Demystifying DreamBooth: A New Tool for Personalizing Text-To-Image Generation

Exploring the technology that turns boring images into creative masterpieces

Dougie and his new personality created with DreamBooth by the author. Can you guess the prompt?

Introduction

Imagine the joy of effortlessly generating a new image of your beloved puppy against the backdrop of the Acropolis in Athens. Not satisfied yet, you would like to see how Van Gogh would have painted your best friend or what he would look like if he had been conceived by a lion 😱! Thanks to DreamBooth, all of this is a reality, and today it is possible to make any animal, object or ourselves travel in fantasy from a handful of images.

While many of us have already seen on social media the mind-blowing results that can be achieved with this technology and there is no shortage of tutorials so that we can try it on our own photographs, rarely someone has tried to answer the question: yes, but how the hell does it work?

In this article, I will do my best to break down the scientific paper DreamBooth: Fine Tuning Text-to-Image Diffusion Models for Subject-Driven Generation by Ruiz et al. from which everything started. But don’t worry, I’ll simplify the complex parts and give explanations where they might require some prior knowledge. Now, fair warning, this is an advanced topic, so I assume you’ve got the basics of deep learning and related stuff covered. But hey, if you want to dig deeper into diffusion models or other cool topics, I’ll drop some references along the way. Let’s dive in!

Related Work

Fig. 7 from DreamBooth: Fine Tuning Text-to-Image Diffusion Models for Subject-Driven Generation.

Before we get into the nitty-gritty of DreamBooth’s approach, let’s take a closer look at the related work and tasks associated with this technique.

Image Composition

Amidst the chaos of everyday life, it’s been far too long since your beloved backpack embarked on a globetrotting journey. It is time to infuse it with an exciting dose of adventure while you are planning your next vacation. Enter image composition, merge your subject seamlessly into new backgrounds, letting your backpack travel from the Grand Canyon to Boston in seconds.

________

In the DreamBooth article, who are the authors of the scientific paper it sets out to break down?

GIVEN DATA.

________

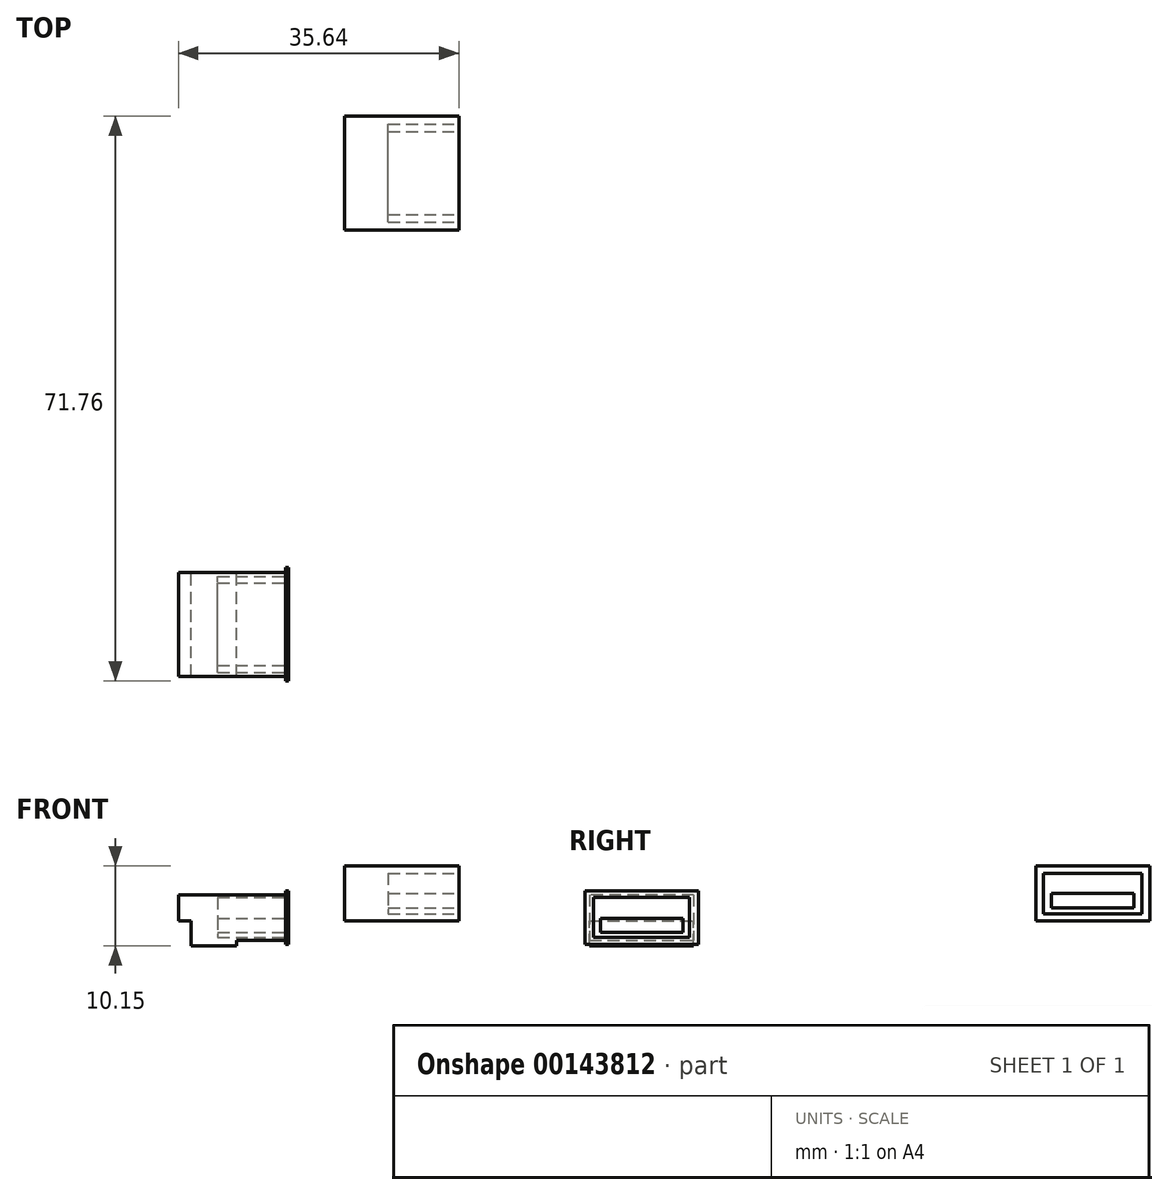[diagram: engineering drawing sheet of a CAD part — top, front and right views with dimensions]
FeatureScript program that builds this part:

________

TASK RESPONSE. Ruiz et al.